New treatment alternatives to LHM need to be not only comparable to LHM in terms of outcomes but must also be cost-effective. The lower costs this study found with POEM can be attributed to substantially lower OR cost due to the ability to perform POEM in the endoscopy suite, its shorter operative time, and high percentage of same day discharges. Despite POEM’s cost-effectiveness, payors often fail to adequately reimburse for POEM despite its favorable clinical outcomes compared to LHM, lower costs, shorter length of stay and thus decreased use of hospital resources, and the benefits to patients in terms of recovery time. Reimbursement for LHM was nearly fourfold the reimbursement for POEM in our study ($14,152 vs. $3,658). The POEM procedures included in our study were performed prior to a CPT code for POEM being implemented. Without a CPT code for POEM, hospitals and endoscopists often only hope to obtain reimbursement for a simple endoscopy, if anything.
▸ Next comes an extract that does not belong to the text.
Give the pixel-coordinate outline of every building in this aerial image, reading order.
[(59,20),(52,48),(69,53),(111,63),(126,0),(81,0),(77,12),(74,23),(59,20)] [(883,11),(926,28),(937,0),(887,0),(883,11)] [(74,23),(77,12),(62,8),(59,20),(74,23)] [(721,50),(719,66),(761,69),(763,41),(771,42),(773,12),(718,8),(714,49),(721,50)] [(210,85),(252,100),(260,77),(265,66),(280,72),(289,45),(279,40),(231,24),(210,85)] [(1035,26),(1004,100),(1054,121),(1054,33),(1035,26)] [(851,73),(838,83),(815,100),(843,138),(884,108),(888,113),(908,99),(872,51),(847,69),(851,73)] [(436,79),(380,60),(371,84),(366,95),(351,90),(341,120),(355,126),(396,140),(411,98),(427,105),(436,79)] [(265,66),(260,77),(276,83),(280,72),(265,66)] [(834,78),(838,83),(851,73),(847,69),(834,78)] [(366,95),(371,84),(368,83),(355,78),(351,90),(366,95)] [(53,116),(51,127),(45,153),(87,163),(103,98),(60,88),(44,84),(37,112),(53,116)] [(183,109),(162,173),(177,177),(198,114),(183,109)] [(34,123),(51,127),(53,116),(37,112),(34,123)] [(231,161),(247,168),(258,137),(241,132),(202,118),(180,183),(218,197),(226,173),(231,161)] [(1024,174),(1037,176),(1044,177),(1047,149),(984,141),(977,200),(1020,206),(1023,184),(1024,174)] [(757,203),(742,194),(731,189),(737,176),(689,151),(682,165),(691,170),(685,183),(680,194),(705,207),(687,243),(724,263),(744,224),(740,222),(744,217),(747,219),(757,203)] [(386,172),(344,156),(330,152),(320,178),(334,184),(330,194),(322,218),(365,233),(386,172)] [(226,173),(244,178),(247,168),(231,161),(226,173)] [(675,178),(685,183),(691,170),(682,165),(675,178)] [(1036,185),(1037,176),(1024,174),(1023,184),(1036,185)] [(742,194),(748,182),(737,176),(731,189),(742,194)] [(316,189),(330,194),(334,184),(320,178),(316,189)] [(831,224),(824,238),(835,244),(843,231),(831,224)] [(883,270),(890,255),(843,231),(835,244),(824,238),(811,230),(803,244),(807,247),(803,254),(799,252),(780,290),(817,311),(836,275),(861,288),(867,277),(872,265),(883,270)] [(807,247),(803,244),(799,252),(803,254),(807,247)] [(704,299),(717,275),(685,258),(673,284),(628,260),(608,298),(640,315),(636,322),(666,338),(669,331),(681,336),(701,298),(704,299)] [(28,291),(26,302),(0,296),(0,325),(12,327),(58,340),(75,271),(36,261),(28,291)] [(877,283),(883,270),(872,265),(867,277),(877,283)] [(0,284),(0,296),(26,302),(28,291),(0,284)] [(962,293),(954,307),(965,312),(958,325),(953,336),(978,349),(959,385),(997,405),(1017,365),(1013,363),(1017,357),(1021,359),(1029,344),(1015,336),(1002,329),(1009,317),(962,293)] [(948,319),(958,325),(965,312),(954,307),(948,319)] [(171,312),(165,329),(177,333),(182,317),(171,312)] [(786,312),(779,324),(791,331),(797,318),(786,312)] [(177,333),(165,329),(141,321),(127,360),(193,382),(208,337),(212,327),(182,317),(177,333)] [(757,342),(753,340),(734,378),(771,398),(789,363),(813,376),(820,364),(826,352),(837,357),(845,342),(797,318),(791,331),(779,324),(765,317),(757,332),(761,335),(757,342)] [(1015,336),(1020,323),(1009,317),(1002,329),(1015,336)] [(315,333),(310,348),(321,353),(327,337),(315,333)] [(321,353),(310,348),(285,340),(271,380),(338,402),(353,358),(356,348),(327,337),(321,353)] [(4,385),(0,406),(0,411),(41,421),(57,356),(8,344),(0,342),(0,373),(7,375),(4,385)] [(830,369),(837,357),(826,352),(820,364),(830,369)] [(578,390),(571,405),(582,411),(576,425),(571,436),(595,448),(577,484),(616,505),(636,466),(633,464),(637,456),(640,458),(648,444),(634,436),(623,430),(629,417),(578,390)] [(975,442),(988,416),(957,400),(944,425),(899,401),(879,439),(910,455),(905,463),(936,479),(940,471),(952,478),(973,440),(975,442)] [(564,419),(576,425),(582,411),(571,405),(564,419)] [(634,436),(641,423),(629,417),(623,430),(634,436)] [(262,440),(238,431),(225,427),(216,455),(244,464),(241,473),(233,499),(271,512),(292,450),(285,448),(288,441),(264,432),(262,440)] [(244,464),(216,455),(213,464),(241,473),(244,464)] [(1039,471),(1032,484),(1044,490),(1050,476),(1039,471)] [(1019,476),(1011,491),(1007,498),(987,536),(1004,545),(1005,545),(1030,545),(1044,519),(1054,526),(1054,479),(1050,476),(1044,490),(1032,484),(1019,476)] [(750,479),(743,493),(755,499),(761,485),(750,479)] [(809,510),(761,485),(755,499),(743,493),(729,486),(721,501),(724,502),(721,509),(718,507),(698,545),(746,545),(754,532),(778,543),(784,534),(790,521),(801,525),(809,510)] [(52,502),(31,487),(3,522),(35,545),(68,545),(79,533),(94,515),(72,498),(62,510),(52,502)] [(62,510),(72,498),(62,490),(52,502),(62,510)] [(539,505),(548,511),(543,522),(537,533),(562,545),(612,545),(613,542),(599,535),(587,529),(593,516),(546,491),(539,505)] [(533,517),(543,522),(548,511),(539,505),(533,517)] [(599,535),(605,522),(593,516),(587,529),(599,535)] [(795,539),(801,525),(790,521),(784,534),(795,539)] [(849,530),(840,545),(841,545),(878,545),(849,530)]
The tide appears to be turning, however, as more and more societies are embracing POEM as a first line therapy for achalasia [40, 41]. Undoubtedly, support from organizations like SAGES and ASGE has played a significant role in the addition of a new POEM CPT code (43,497) effective January 1, 2022. The goal of the cost analysis was to show that POEM has been disproportionately reimbursed by insurance companies compared to LHM despite similar outcomes and lower costs. We hope that the results of this study encourage increased reimbursement for POEM.

Conclusion

At our institution, POEM as a treatment modality for achalasia results in symptomatic outcomes that are at least as good as LHM, shorter operative times, shorter hospital stays, and lower variable costs; but thus far POEM has been reimbursed very poorly. Given these results, insurance companies should be encouraged to recognize POEM as a highly efficacious and cost-effective treatment modality for achalasia and selected motility disorders of the esophagus. The designation of a CPT code for POEM as of January 1, 2022, should be a big step in the direction of improved reimbursements for the procedure and may increase patient access to it.